Snow Tane, general manager of Te Roroa Development Group.
“When [people] see the different treatments and see how they were applied, and see what the results are, that is really key to maintaining that social licence when  comes up again," Tane says.
He says when whānau from Matatina and Pananawe marae in the Waipoua Forest Settlement voted on this year’s drop, there was 80 to 90 per cent approval.
Some younger people were asking questions, he says.
“But there was still a lot of the younger whānau who grew up listening to stories about how the forest was on the brink [of collapse].
“In the last 45 years, I’ve seen a myriad of changes with the Ngahere o Waipoua,” says Tane.
While working for the New Zealand Forest Service, he saw an explosion of possum numbers in the late 1980s.
“You could virtually drive down the road and see 20 or 30 possums in a 4 to 5km stretch.”
He says ecological collapse in the forest was “imminent”.
A graph shows the growth of kōkako pairs in the Waipoua and Mataraua forests. Recent aerial 1080 operations occurred during 2005, 2011 and 2014. Source: DOC
When the DOC first suggested using 1080, it got nearly 100 per cent buy-in from the whānau of Waipoua and it was “amazing” to see the forest come back from the brink, he says.
Subsequent drops were approved because people had seen the results, says Tane.
Calder says there were just five pairs of kōkako in a monitored area of the Waipoua and Mataraua forests before the first 1080 drop.
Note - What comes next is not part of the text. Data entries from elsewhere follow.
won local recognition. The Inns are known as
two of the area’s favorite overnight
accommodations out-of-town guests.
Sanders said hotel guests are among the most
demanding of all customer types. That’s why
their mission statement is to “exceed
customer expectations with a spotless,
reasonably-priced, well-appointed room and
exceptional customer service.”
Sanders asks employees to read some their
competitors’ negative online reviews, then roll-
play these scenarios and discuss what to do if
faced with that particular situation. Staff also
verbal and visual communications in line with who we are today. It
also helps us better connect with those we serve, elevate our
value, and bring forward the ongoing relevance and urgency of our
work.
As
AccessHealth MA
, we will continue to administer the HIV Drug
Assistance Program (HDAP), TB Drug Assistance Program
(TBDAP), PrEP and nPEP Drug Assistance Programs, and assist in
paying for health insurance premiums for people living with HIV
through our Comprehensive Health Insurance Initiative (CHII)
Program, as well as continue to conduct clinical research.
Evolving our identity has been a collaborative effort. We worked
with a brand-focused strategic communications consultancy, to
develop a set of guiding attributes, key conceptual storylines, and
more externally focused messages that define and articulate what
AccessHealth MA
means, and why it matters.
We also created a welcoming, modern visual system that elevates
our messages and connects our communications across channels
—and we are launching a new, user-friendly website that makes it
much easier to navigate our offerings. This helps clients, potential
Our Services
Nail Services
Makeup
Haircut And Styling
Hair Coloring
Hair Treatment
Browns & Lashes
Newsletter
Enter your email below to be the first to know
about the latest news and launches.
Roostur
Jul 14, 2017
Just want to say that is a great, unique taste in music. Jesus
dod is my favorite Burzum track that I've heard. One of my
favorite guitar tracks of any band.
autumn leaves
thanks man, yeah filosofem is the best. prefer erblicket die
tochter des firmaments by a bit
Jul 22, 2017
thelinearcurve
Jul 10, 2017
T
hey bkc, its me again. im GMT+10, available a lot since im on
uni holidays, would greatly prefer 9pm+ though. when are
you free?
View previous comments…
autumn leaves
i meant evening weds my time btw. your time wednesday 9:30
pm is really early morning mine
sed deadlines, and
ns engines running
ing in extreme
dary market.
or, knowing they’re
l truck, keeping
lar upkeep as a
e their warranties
By 2016 there were 60 pairs in that area.
Calder says he believes extensive trapping lines help, but have their limitations.
He says when the forest produces an abundance of food rat numbers increase and "ground control infrastructure" just cannot deal with the number of animals.
Using 1080 can cover a large area, kill via secondary poisoning, and stay in the forests canopy when pests may not need to prowl the ground, he says.
As well, Tane says, the forest is vast and the terrain is too rugged to put traps everywhere.
“When you’re working in a highly impacted kauri-dieback forest, you can not apply normal trappings,” he says.